* **WHAT YOU NEED TO DO**: Could you please retype all of the records exactly, skipping any pictures?

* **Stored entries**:
---*---
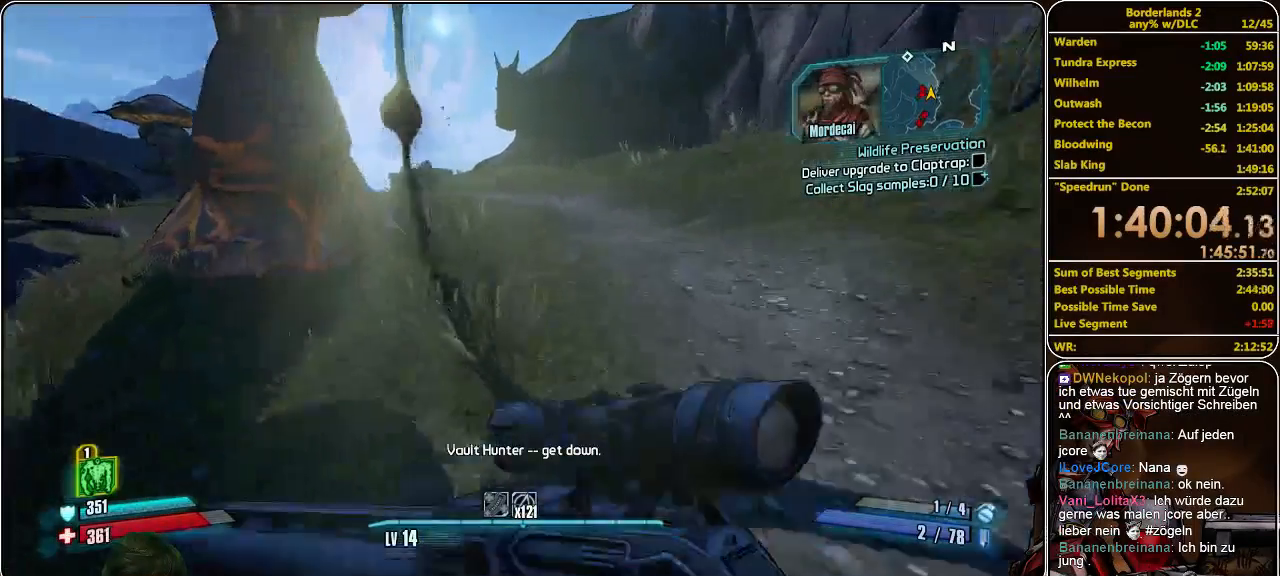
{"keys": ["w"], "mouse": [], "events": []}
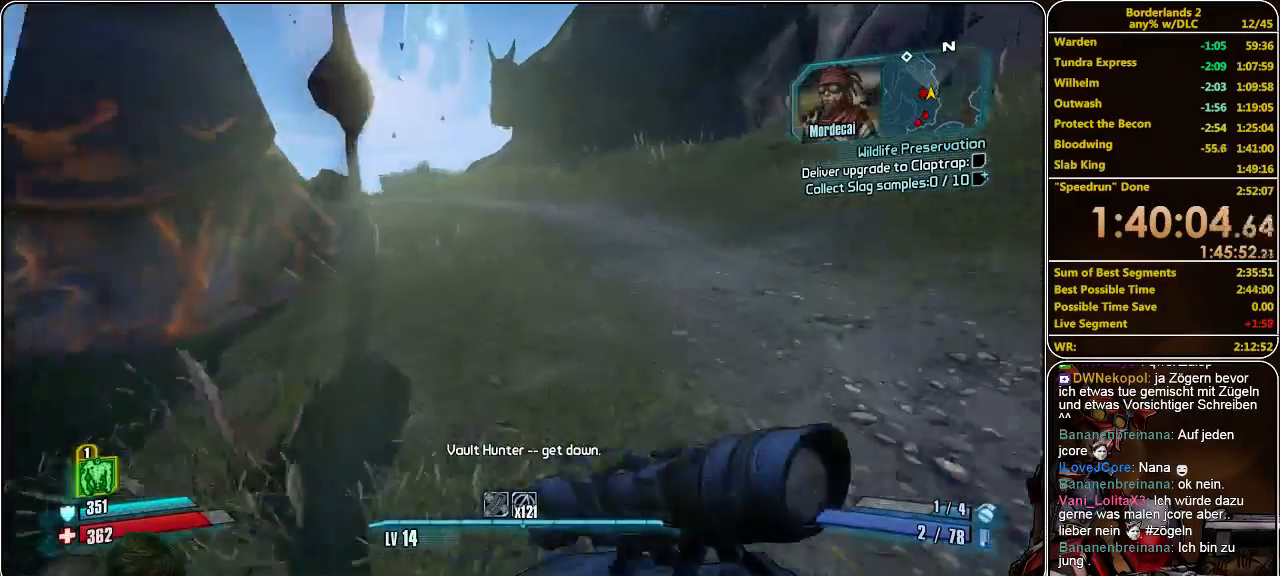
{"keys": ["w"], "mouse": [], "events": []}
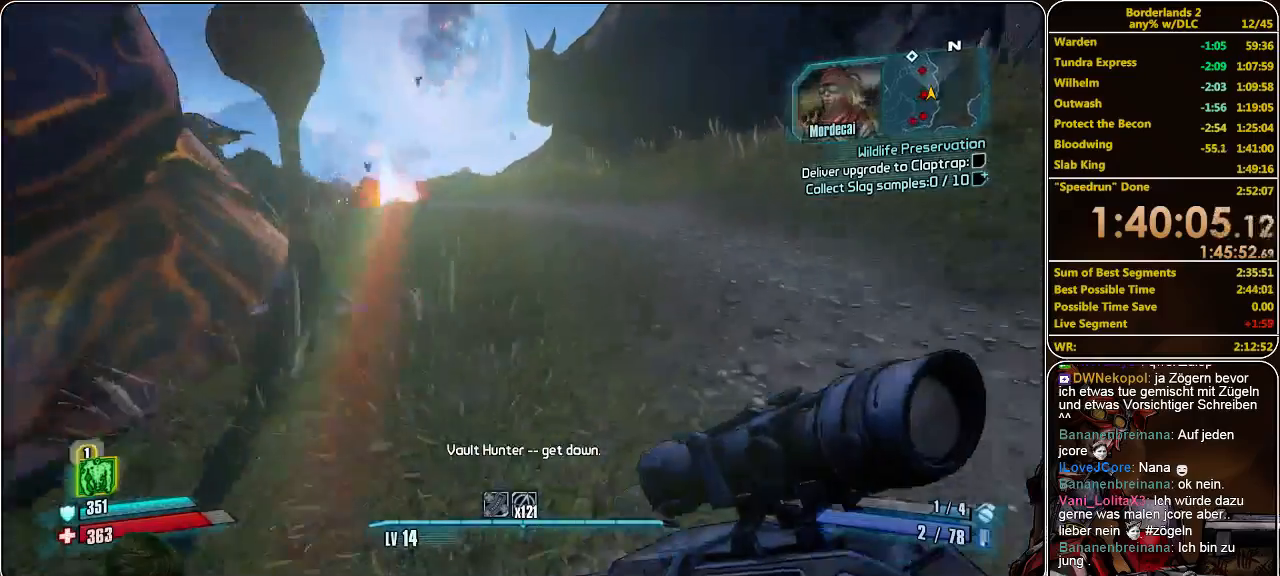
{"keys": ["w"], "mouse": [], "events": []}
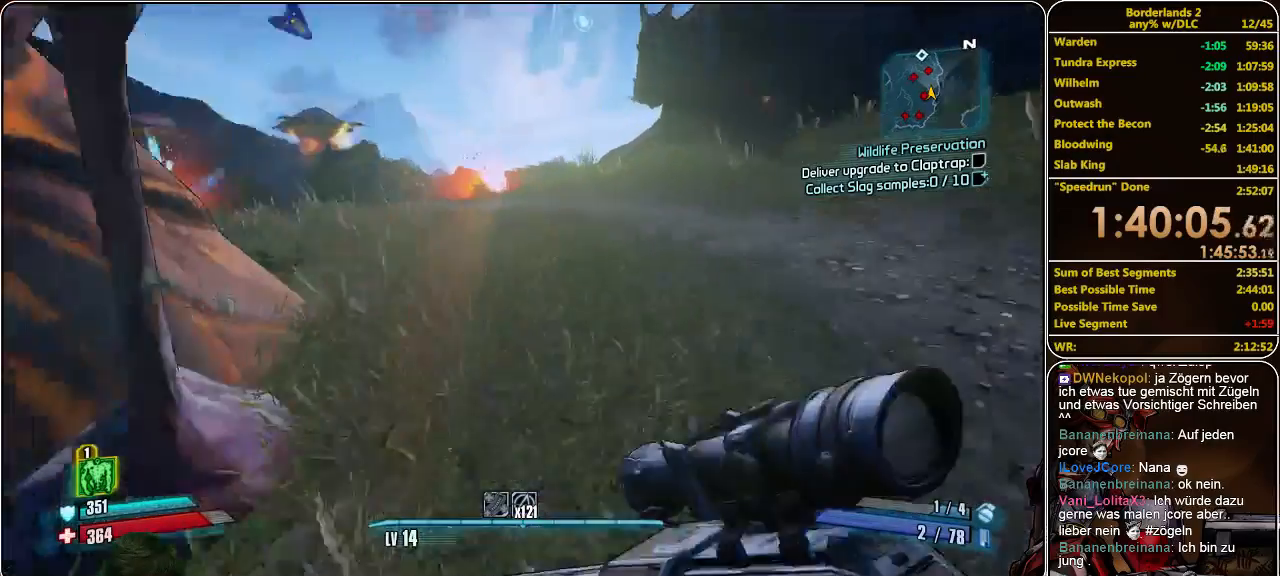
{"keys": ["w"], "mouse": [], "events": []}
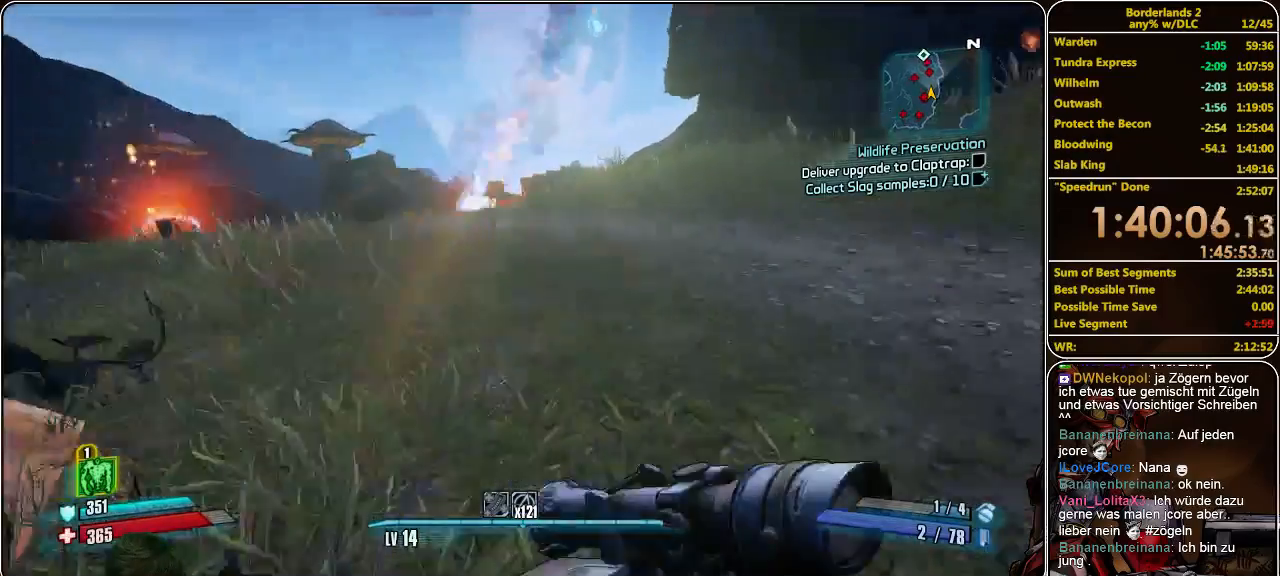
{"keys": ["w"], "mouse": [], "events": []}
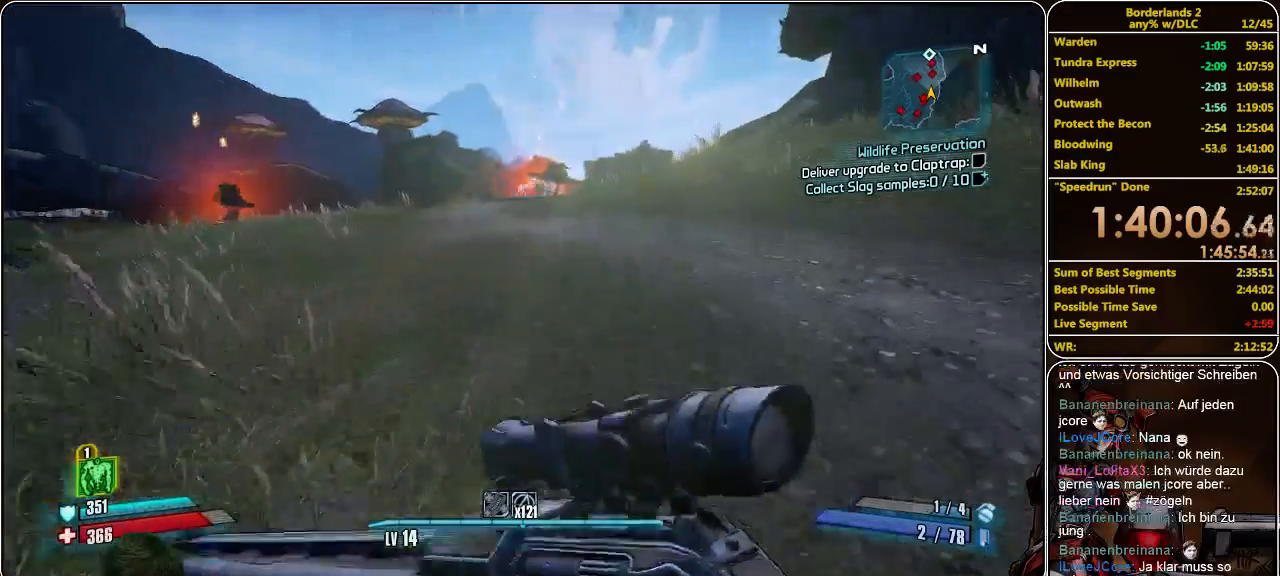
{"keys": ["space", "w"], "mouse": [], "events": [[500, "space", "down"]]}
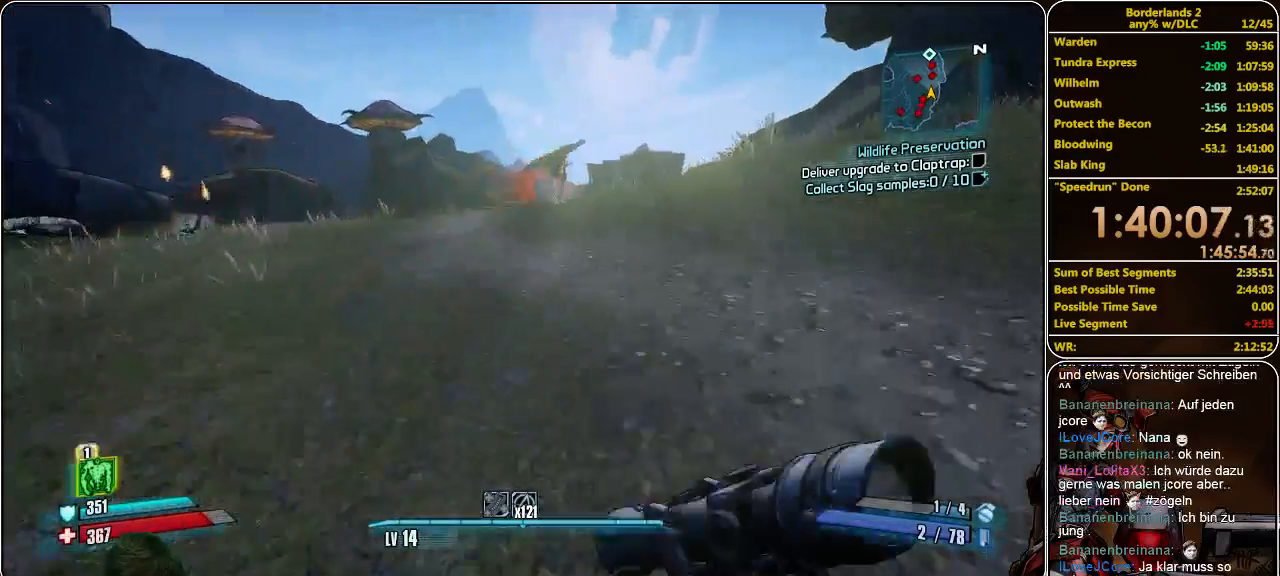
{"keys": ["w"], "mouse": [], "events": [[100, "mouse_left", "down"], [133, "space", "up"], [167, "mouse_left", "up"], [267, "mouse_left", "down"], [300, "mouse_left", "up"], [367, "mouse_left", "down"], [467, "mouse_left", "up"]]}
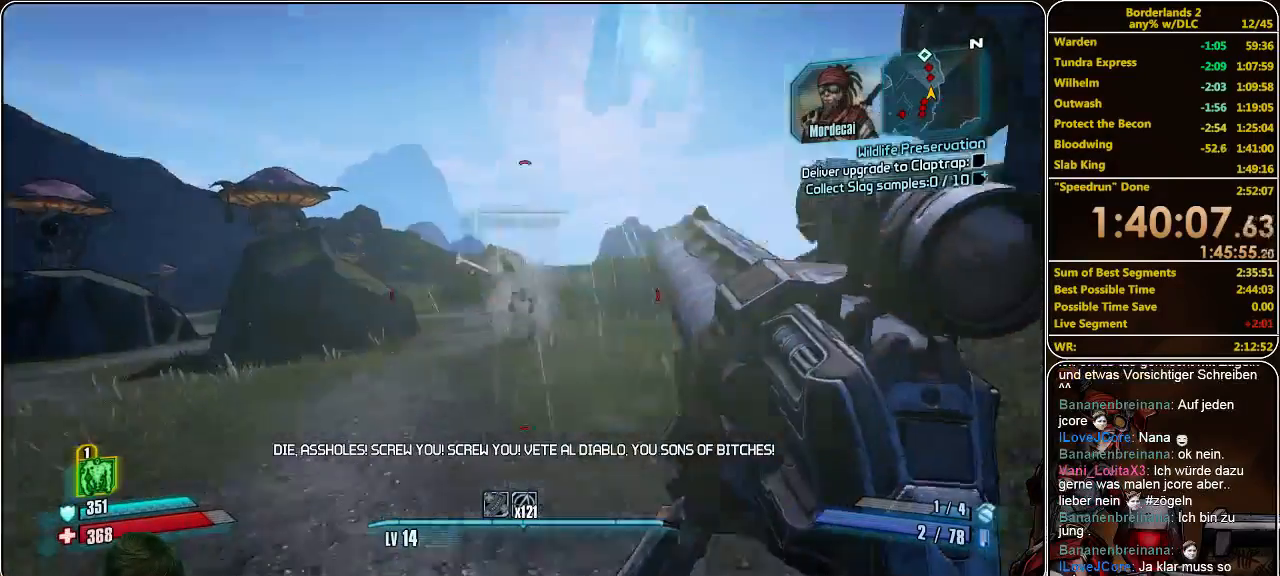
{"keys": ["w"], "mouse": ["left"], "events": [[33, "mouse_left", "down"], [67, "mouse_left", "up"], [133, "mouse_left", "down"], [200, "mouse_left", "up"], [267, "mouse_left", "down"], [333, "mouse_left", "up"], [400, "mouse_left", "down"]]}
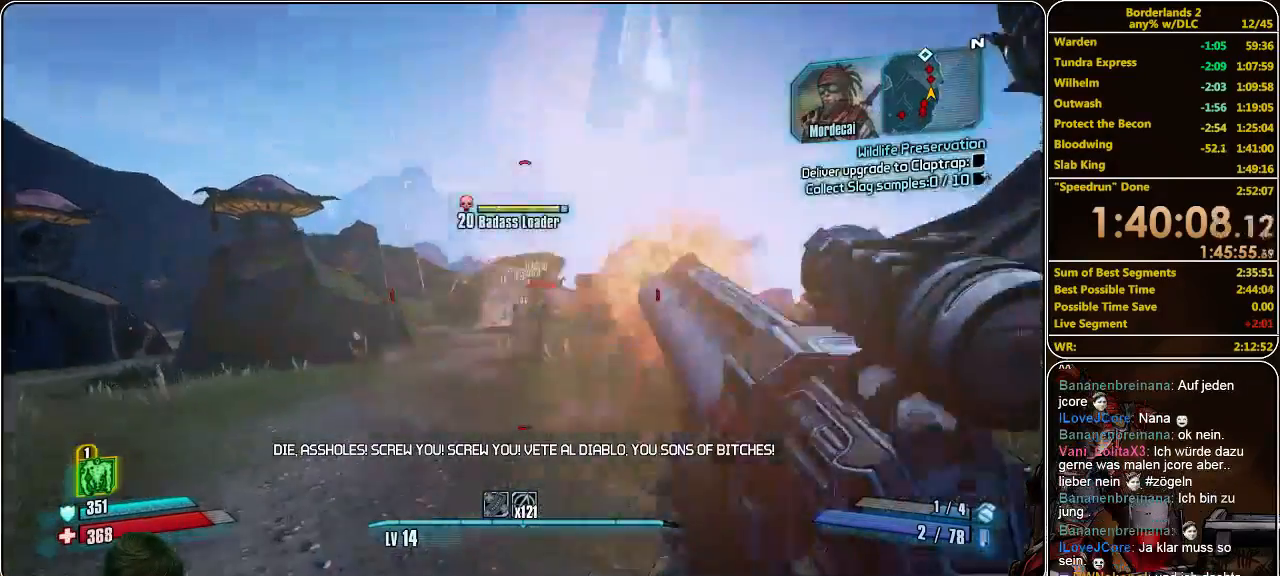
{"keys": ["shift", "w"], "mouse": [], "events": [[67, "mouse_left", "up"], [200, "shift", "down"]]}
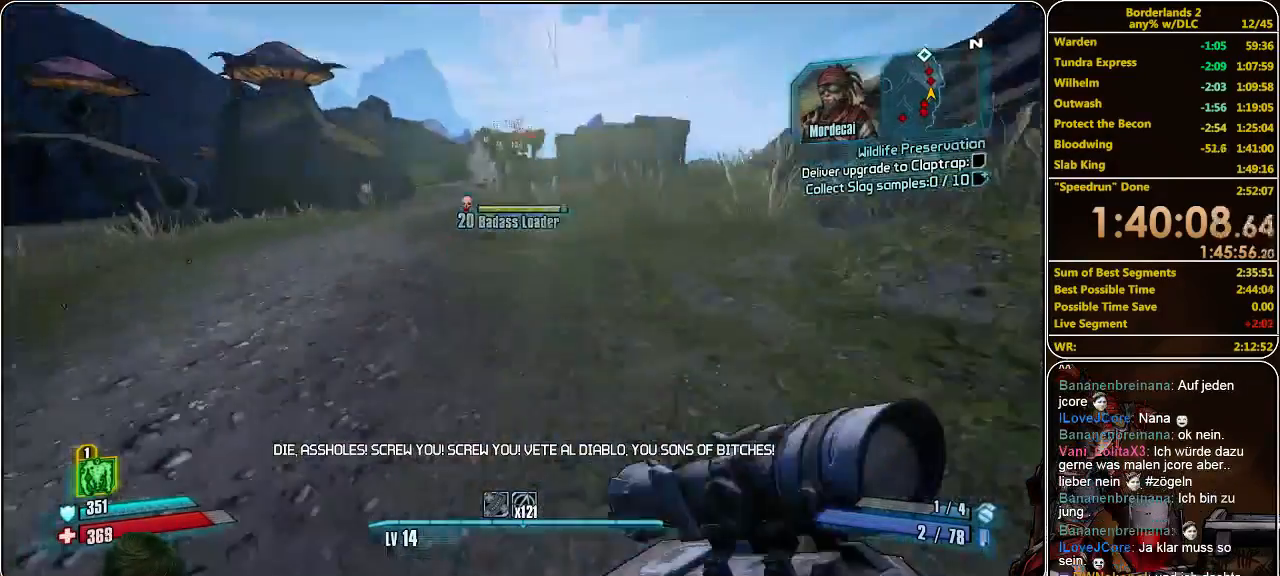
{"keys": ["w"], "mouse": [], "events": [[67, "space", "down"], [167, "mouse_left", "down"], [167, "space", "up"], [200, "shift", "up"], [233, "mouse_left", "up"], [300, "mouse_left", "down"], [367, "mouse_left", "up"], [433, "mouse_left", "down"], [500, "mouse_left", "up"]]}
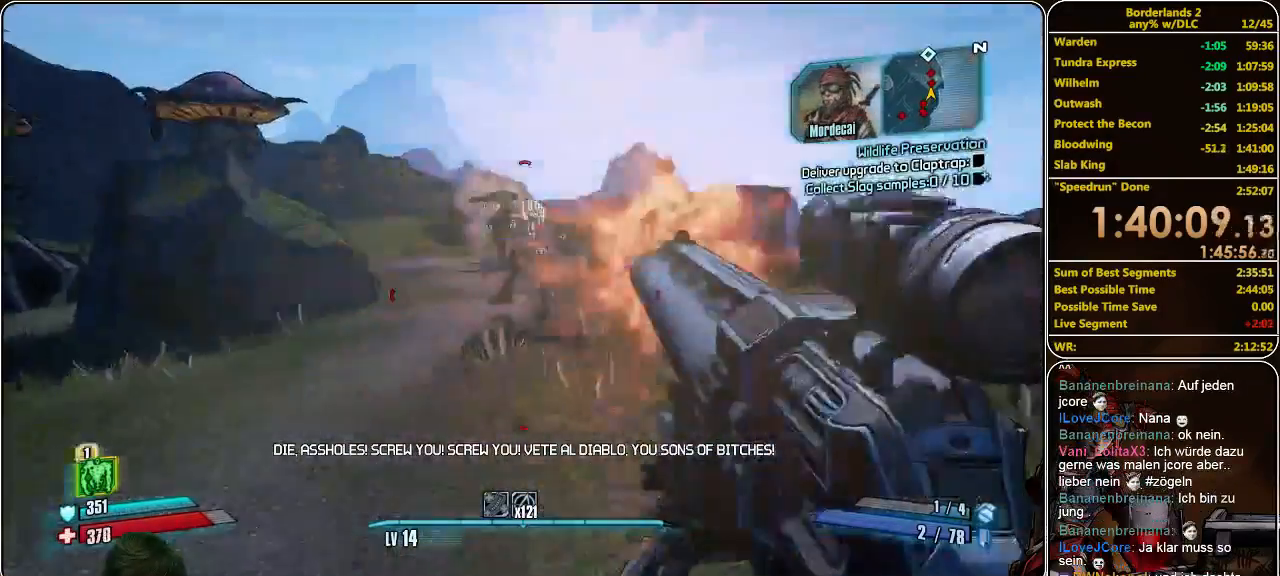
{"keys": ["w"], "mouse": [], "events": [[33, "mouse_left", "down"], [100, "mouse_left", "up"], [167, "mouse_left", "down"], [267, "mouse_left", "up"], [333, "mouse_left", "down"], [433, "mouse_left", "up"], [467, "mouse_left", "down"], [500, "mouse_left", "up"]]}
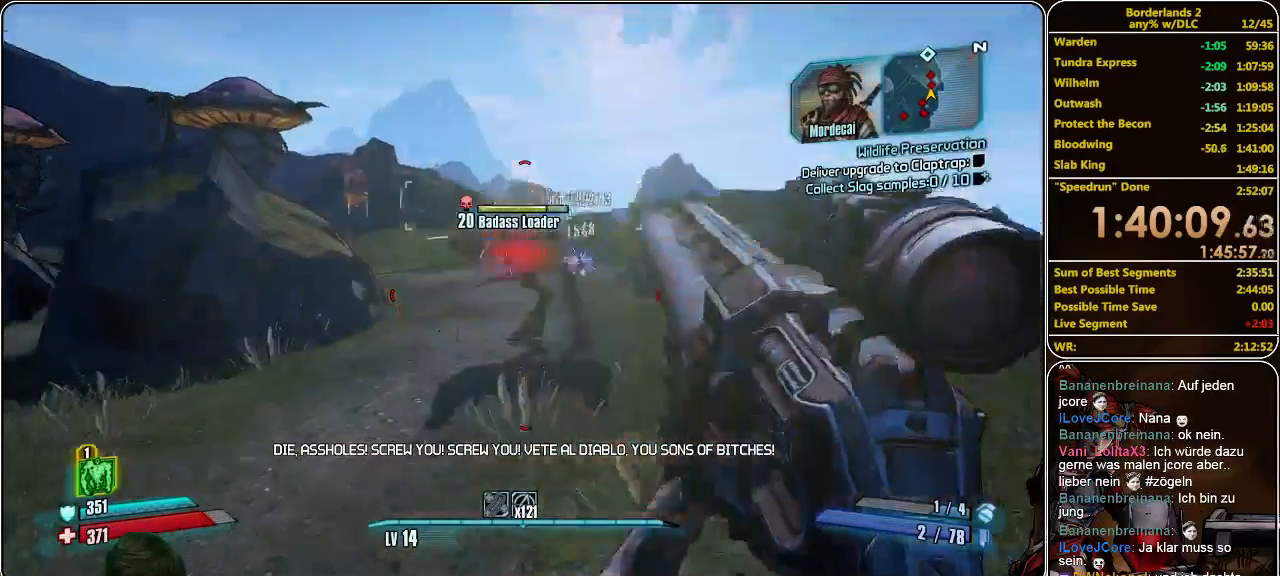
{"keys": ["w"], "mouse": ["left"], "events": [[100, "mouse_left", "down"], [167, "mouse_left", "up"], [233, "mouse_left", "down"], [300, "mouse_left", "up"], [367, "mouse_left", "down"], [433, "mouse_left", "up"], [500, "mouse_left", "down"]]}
---*---
* **ANSWER TO THIS PROBLEM**:
{"keys": ["w"], "mouse": [], "events": []}
{"keys": ["w"], "mouse": [], "events": []}
{"keys": ["w"], "mouse": [], "events": []}
{"keys": ["w"], "mouse": [], "events": []}
{"keys": ["w"], "mouse": [], "events": []}
{"keys": ["space", "w"], "mouse": [], "events": [[500, "space", "down"]]}
{"keys": ["w"], "mouse": [], "events": [[100, "mouse_left", "down"], [133, "space", "up"], [167, "mouse_left", "up"], [267, "mouse_left", "down"], [300, "mouse_left", "up"], [367, "mouse_left", "down"], [467, "mouse_left", "up"]]}
{"keys": ["w"], "mouse": ["left"], "events": [[33, "mouse_left", "down"], [67, "mouse_left", "up"], [133, "mouse_left", "down"], [200, "mouse_left", "up"], [267, "mouse_left", "down"], [333, "mouse_left", "up"], [400, "mouse_left", "down"]]}
{"keys": ["shift", "w"], "mouse": [], "events": [[67, "mouse_left", "up"], [200, "shift", "down"]]}
{"keys": ["w"], "mouse": [], "events": [[67, "space", "down"], [167, "mouse_left", "down"], [167, "space", "up"], [200, "shift", "up"], [233, "mouse_left", "up"], [300, "mouse_left", "down"], [367, "mouse_left", "up"], [433, "mouse_left", "down"], [500, "mouse_left", "up"]]}
{"keys": ["w"], "mouse": [], "events": [[33, "mouse_left", "down"], [100, "mouse_left", "up"], [167, "mouse_left", "down"], [267, "mouse_left", "up"], [333, "mouse_left", "down"], [433, "mouse_left", "up"], [467, "mouse_left", "down"], [500, "mouse_left", "up"]]}
{"keys": ["w"], "mouse": ["left"], "events": [[100, "mouse_left", "down"], [167, "mouse_left", "up"], [233, "mouse_left", "down"], [300, "mouse_left", "up"], [367, "mouse_left", "down"], [433, "mouse_left", "up"], [500, "mouse_left", "down"]]}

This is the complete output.